I was diagnosed with carcinoma two years ago.I was 45 at the time. I'm cancer free now. The article has made me reflect "on the act of dying".Preparing ourselves for death can't be easy or even natural (yet if we look at ancient civilizations they did exactly that).Considering that we are used to make plans for the future is planning or preparing for our death a contradiction? I believe it isn't.But I would want to concentrate on that very moment "of preparation" rather then think back of life has been.
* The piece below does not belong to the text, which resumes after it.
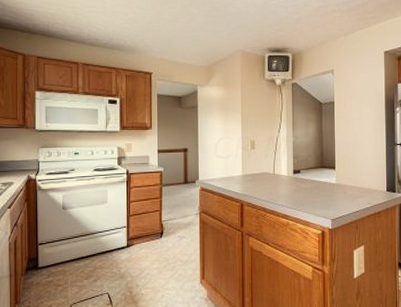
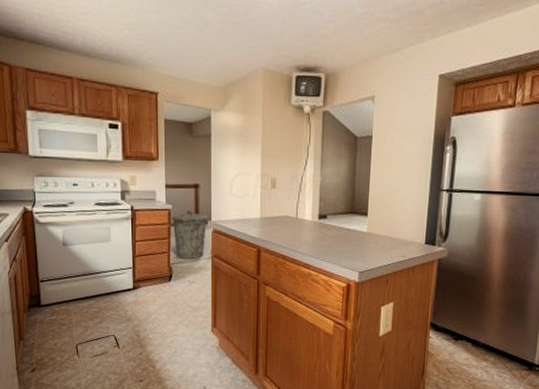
trash can: none [162,171,196,216] -> present [171,210,208,259]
I have accepted my diagnosis and will deal with it but it is difficult when my husband and family refuse to accept or even talk about any part of it.
Perhaps a hospice worker can help
I went through the same thing your daughter appears to be going through when my mother was dying of cancer. My "rock" who always was there for me in my life was going away; I grieved while she was still alive. I never saw her shed a tear or express anything about death. It is so difficult to accept the fact that your loving parent will no longer be.
I seem to be okay w/my Stage 4 diagnosis. I am 74 and have lived a full life. The difficulty is getting others to accept this reality. My daughter is in total denial and thinks I will outlive her. This brings unwelcome stress.